Most of the traditional elements of a Franken rant were employed against Chief Justice John Roberts and conservatives on the Supreme Court. The attack on motives: The "Roberts court has consistently and intentionally protected and promoted the interests of the powerful over those of individual Americans." The silly hyperbole: "What individual rights are so basic and so important that they should be protected above a corporation's right to profit? And their preferred answer is: None. Zero." The sloppy, malicious mixed metaphor: The Roberts court is putting not a "thumb" but "a fist with brass knuckles" on the "scale" of justice. Franken was clearly summoning all his remaining resources of senatorial dignity not to say something like Roberts is a "lying liar who lies along with his lying lackeys for his lying corporate lying masters."

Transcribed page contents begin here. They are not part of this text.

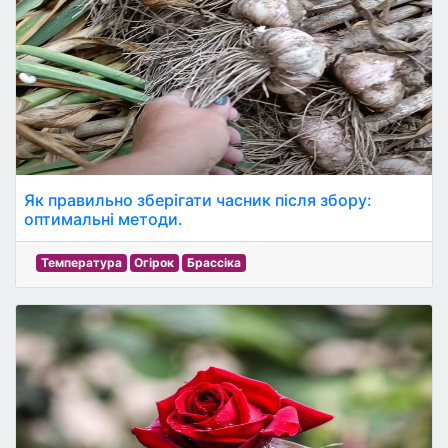
Як правильно зберігати часник після збору:
оптимальні методи.
Температура
Огірок
Брассіка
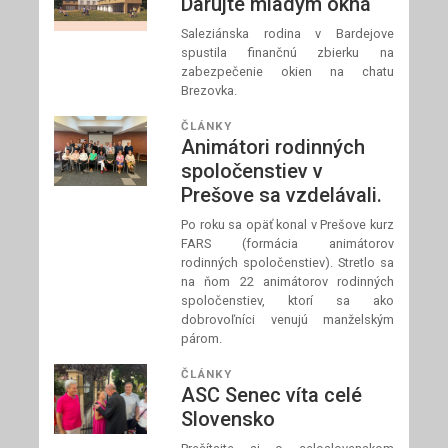
Darujte mladým okná
Saleziánska rodina v Bardejove
spustila finančnú zbierku na
zabezpečenie okien na chatu
Brezovka.
ČLÁNKY
Animátori rodinných
spoločenstiev v
Prešove sa vzdelávali.
Po roku sa opäť konal v Prešove kurz
FARS (formácia animátorov
rodinných spoločenstiev). Stretlo sa
na ňom 22 animátorov rodinných
spoločenstiev, ktorí sa ako
dobrovoľníci venujú manželským
párom.
ČLÁNKY
ASC Senec víta celé
Slovensko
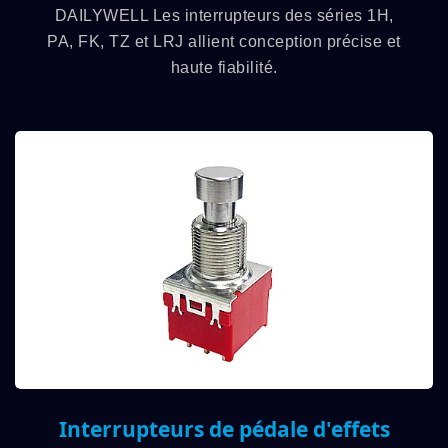
DAILYWELL Les interrupteurs des séries 1H,
PA, FK, TZ et LRJ allient conception précise et
haute fiabilité.
Interrupteurs de pédale d'effets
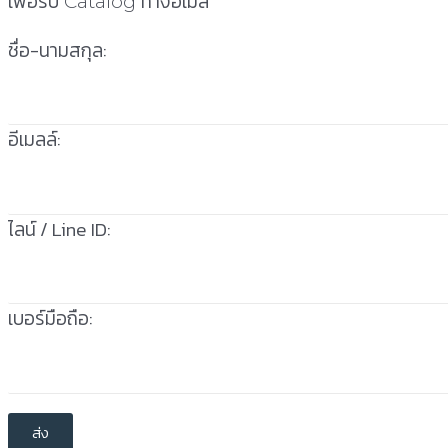
เพื่อรับ Catalog ทางอีเมล
ชื่อ-นามสกุล:
อีเมลล์:
ไลน์ / Line ID:
เบอร์มือถือ:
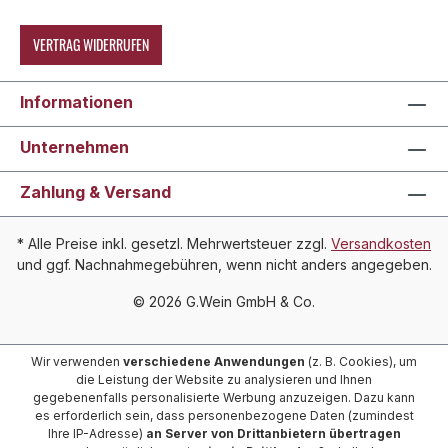
VERTRAG WIDERRUFEN
Informationen
Unternehmen
Zahlung & Versand
* Alle Preise inkl. gesetzl. Mehrwertsteuer zzgl.
Versandkosten
und ggf. Nachnahmegebühren, wenn nicht anders angegeben.
© 2026 G.Wein GmbH & Co.
Wir verwenden
verschiedene Anwendungen
(z. B. Cookies), um
die Leistung der Website zu analysieren und Ihnen
gegebenenfalls personalisierte Werbung anzuzeigen. Dazu kann
es erforderlich sein, dass personenbezogene Daten (zumindest
Ihre IP-Adresse)
an Server von Drittanbietern übertragen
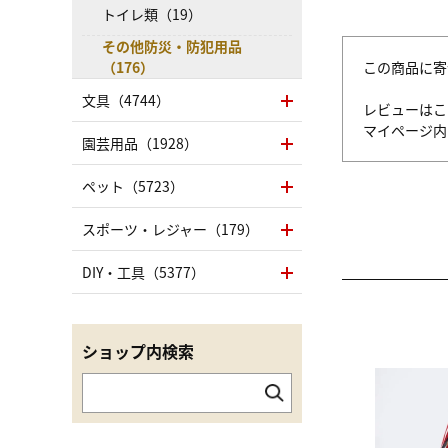
トイレ類（19）
その他防災・防犯用品
この商品に寄
（176）
文具（4744）
レビューはこ
マイページ
園芸用品（1928）
ペット（5723）
スポーツ・レジャー（179）
DIY・工具（5377）
ショップ内検索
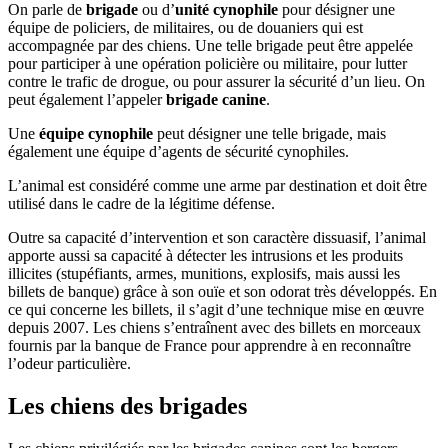
On parle de
brigade
ou d’
unité cynophile
pour désigner une
équipe de policiers, de militaires, ou de douaniers qui est
accompagnée par des chiens. Une telle brigade peut être appelée
pour participer à une opération policière ou militaire, pour lutter
contre le trafic de drogue, ou pour assurer la sécurité d’un lieu. On
peut également l’appeler
brigade canine
.
Une
équipe cynophile
peut désigner une telle brigade, mais
également une équipe d’agents de sécurité cynophiles.
L’animal est considéré comme une arme par destination et doit être
utilisé dans le cadre de la légitime défense.
Outre sa capacité d’intervention et son caractère dissuasif, l’animal
apporte aussi sa capacité à détecter les intrusions et les produits
illicites (stupéfiants, armes, munitions, explosifs, mais aussi les
billets de banque) grâce à son ouïe et son odorat très développés. En
ce qui concerne les billets, il s’agit d’une technique mise en œuvre
depuis 2007. Les chiens s’entraînent avec des billets en morceaux
fournis par la banque de France pour apprendre à en reconnaître
l’odeur particulière.
Les chiens des brigades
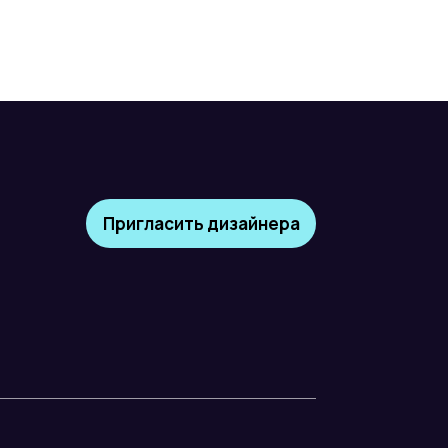
Пригласить дизайнера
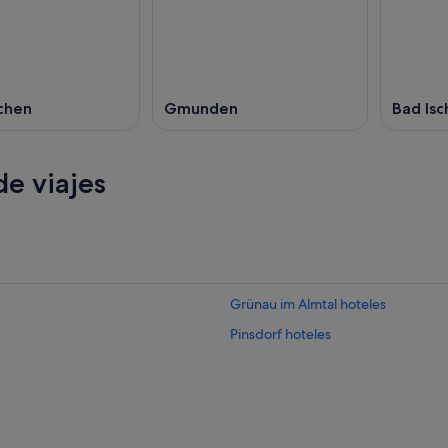
chen
Gmunden
Bad Isc
e viajes
Grünau im Almtal hoteles
Pinsdorf hoteles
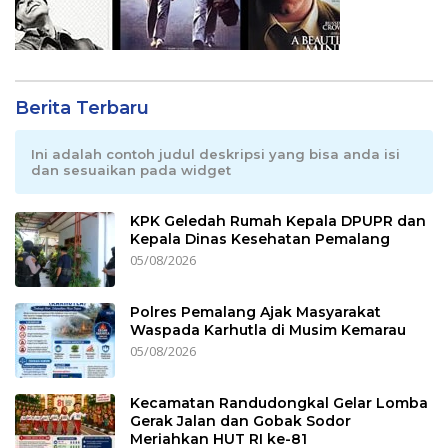
Berita Terbaru
Ini adalah contoh judul deskripsi yang bisa anda isi
dan sesuaikan pada widget
KPK Geledah Rumah Kepala DPUPR dan
Kepala Dinas Kesehatan Pemalang
05/08/2026
Polres Pemalang Ajak Masyarakat
Waspada Karhutla di Musim Kemarau
05/08/2026
Kecamatan Randudongkal Gelar Lomba
Gerak Jalan dan Gobak Sodor
Meriahkan HUT RI ke-81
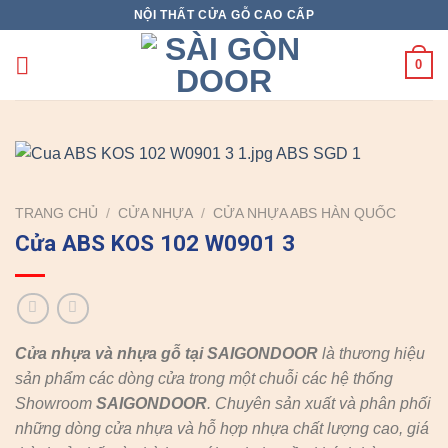
Skip
NỘI THẤT CỬA GỖ CAO CẤP
to
content
0
TRANG CHỦ
/
CỬA NHỰA
/
CỬA NHỰA ABS HÀN QUỐC
Cửa ABS KOS 102 W0901 3
Cửa nhựa và nhựa gỗ tại SAIGONDOOR
là thương hiệu
sản phẩm các dòng cửa trong một chuỗi các hệ thống
Showroom
SAIGONDOOR
. Chuyên sản xuất và phân phối
những dòng cửa nhựa và hỗ hợp nhựa chất lượng cao, giá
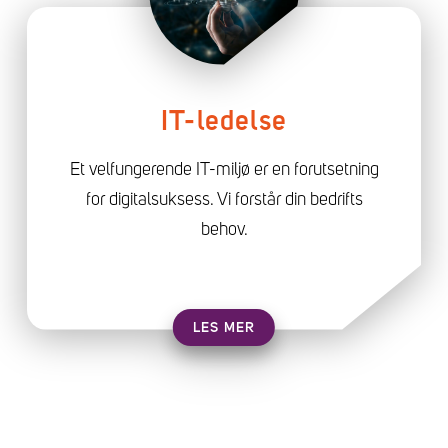
IT-ledelse
Et velfungerende IT-miljø er en forutsetning
for digitalsuksess. Vi forstår din bedrifts
behov.
LES MER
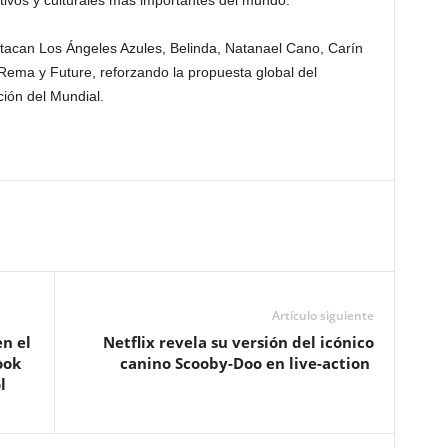
tivos y culturales más importantes del mundo.
tacan Los Ángeles Azules, Belinda, Natanael Cano, Carín
a, Rema y Future, reforzando la propuesta global del
ción del Mundial.
Artículo siguiente
en el
Netflix revela su versión del icónico
ook
canino Scooby-Doo en live-action
l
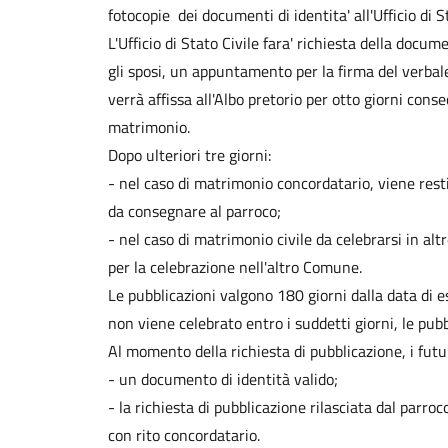
fotocopie dei documenti di identita' all'Ufficio di St
L'Ufficio di Stato Civile fara' richiesta della docu
gli sposi, un appuntamento per la firma del verbale
verrà affissa all'Albo pretorio per otto giorni cons
matrimonio.
Dopo ulteriori tre giorni:
- nel caso di matrimonio concordatario, viene restit
da consegnare al parroco;
- nel caso di matrimonio civile da celebrarsi in al
per la celebrazione nell'altro Comune.
Le pubblicazioni valgono 180 giorni dalla data di 
non viene celebrato entro i suddetti giorni, le pub
Al momento della richiesta di pubblicazione, i futu
- un documento di identità valido;
- la richiesta di pubblicazione rilasciata dal parro
con rito concordatario.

Okay, fair enough, Franken was certainly employing hyperbole. You know what else is hyperbole? This:

Franken mocks Roberts's description of the role of a judge as an umpire, applying rules he does not create. "How ridiculous," Franken says. "Judges are nothing like umpires."
No, in Franken's view judges should be more like the Committee of Public Safety during the French Revolution -- an unelected group of super-legislators who issue binding verdicts based on their advanced conceptions of justice and class warfare.

That's Gerson's same column, two paragraphs later. Gerson is generally deficient the self-awareness department, but even he should feel some tingle of discomfort when he bitterly assails Franken for hyperbole in one breath and compares him to the executioners of the French Revolution in the next.

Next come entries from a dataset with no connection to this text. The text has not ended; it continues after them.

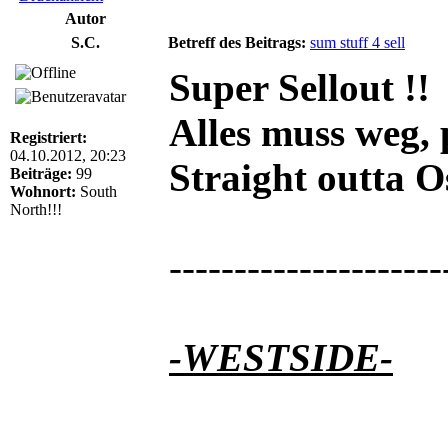
Autor
S.C.
Betreff des Beitrags:
sum stuff 4 sell
Super Sellout !!
Alles muss weg, 
Registriert:
04.10.2012, 20:23
Straight outta 
Beiträge:
99
Wohnort:
South
North!!!
---------------------
-WESTSIDE-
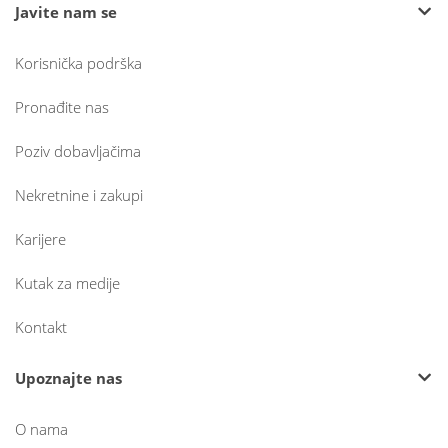
Javite nam se
Korisnička podrška
Pronađite nas
Poziv dobavljačima
Nekretnine i zakupi
Karijere
Kutak za medije
Kontakt
Upoznajte nas
O nama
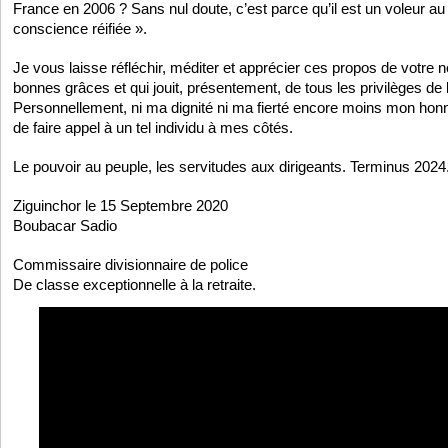
France en 2006 ? Sans nul doute, c’est parce qu’il est un voleur au
conscience réifiée ».
Je vous laisse réfléchir, méditer et apprécier ces propos de votre 
bonnes grâces et qui jouit, présentement, de tous les privilèges de
Personnellement, ni ma dignité ni ma fierté encore moins mon hon
de faire appel à un tel individu à mes côtés.
Le pouvoir au peuple, les servitudes aux dirigeants. Terminus 2024
Ziguinchor le 15 Septembre 2020
Boubacar Sadio
Commissaire divisionnaire de police
De classe exceptionnelle à la retraite.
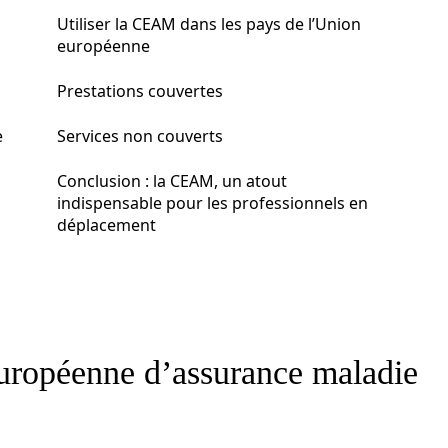
Utiliser la CEAM dans les pays de l’Union
européenne
Prestations couvertes
e
Services non couverts
Conclusion : la CEAM, un atout
indispensable pour les professionnels en
déplacement
européenne d’assurance maladie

Gerson concludes his column with a characteristic appeal to seriousness:

Franken is attempting to be serious, but he should not be taken seriously. A judge who does not think himself an umpire may end up an autocrat.

Really? Anybody who acknowledges that judicial rulings sometimes involve interpretation rather than merely discerning objective fact is not only wrong but doesn't deserve to be taken seriously?